Coming Confrontation with Washington
Throughout the month of March, the public was treated to daily press briefings from the White House illustrating frequent differences of opinion between Trump and the scientific experts as well as foreshadowing an emerging political and legal confrontation between the President and state Governors. By contrast, the daily press briefings of New York Governor Cuomo, with their combination of empathy, scientific information, and warnings had become “must see TV” for those starved for leadership at the federal level. Trump’s proclamation that he “ would love to have the country opened up and just raring to go by Easter” roiled Governors as they witnessed exponential growth in cases in their states and saw dire forecasts of what might be coming. Sophisticated modeling at the University of Washington, for example, was predicting that Virginia would experience its peak impact of cases and demands for hospital beds in early May, even with all the regulations remaining in place; because Washington state began prohibitions earlier, its peak was projected for mid-April, and its death toll would be marginally less than the Commonwealth’s. Governors were increasingly concerned about their state’s resources being overtaxed and whether federal help would be available in a coordinated fashion. They were also worried that relaxing regulations in one state might allow the spread of the virus into their own. “The patchwork remains a patchwork as long as the federal government doesn’t step up and recognize this is a war,” Illinois Governor J.B. Pritzker argued. “The federal government needs to lead and until it does, we will be a leader here in Illinois.”
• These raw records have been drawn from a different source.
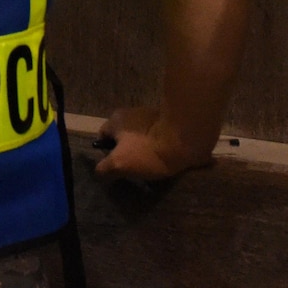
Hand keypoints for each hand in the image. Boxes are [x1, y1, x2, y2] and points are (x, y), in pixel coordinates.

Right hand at [93, 106, 212, 180]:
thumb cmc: (148, 150)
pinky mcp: (172, 125)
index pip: (103, 136)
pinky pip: (161, 142)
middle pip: (124, 138)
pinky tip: (165, 166)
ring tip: (151, 174)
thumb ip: (105, 168)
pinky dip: (161, 153)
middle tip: (132, 173)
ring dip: (145, 154)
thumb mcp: (119, 163)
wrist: (187, 138)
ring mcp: (154, 118)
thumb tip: (100, 171)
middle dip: (128, 154)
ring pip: (143, 140)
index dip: (105, 153)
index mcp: (117, 119)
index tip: (114, 169)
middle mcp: (133, 113)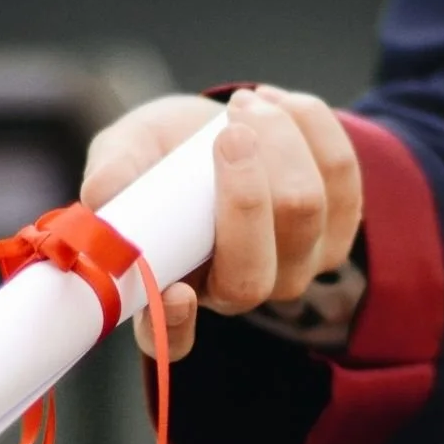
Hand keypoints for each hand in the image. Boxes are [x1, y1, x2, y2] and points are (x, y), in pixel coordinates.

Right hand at [80, 86, 362, 360]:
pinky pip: (342, 176)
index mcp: (176, 289)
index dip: (175, 326)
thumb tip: (102, 196)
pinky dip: (311, 126)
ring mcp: (296, 267)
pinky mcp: (338, 229)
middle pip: (253, 272)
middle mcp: (239, 292)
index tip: (176, 293)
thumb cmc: (165, 153)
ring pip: (304, 211)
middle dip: (245, 193)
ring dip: (278, 141)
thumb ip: (114, 173)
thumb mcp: (128, 151)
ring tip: (244, 105)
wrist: (222, 127)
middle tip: (228, 132)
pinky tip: (278, 104)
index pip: (172, 339)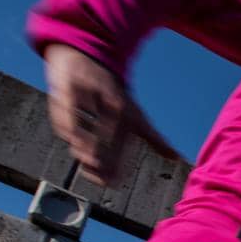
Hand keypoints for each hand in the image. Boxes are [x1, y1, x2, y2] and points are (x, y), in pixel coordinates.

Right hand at [42, 44, 179, 185]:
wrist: (87, 58)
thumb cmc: (113, 95)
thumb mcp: (135, 115)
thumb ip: (153, 138)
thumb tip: (175, 158)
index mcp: (126, 112)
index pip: (123, 142)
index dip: (118, 163)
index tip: (113, 183)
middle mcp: (108, 103)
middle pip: (107, 131)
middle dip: (103, 154)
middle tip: (99, 175)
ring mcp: (88, 94)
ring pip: (86, 119)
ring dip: (84, 141)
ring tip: (85, 160)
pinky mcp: (68, 86)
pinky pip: (65, 107)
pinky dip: (66, 122)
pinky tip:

Regional efforts continued to increase coordination and consistency across state lines. In late March, Connecticut, New Jersey, New York and Pennsylvania coordinated their regulations regarding the closure of bars, movie theaters, malls and bowling alleys, all in an attempt to avoid a patchwork of prohibitions. Many observers speculate on what will occur if Trump attempts to “reopen America,” whether it occurs at Easter or at some other time. He may be met, at least in some sections of the country, by massive disobedience, especially if the death toll continues to rise precipitously. More significantly, it is not clear what power he has to force relaxation of state prohibitions. Governors appear to have the constitutional powers to impose these rules and, absent the President withholding certain types of aid from states who fail to comply with his edicts, it is unclear what he can do. We may be headed toward this confrontation, the results of which may determine the extent to which states matter.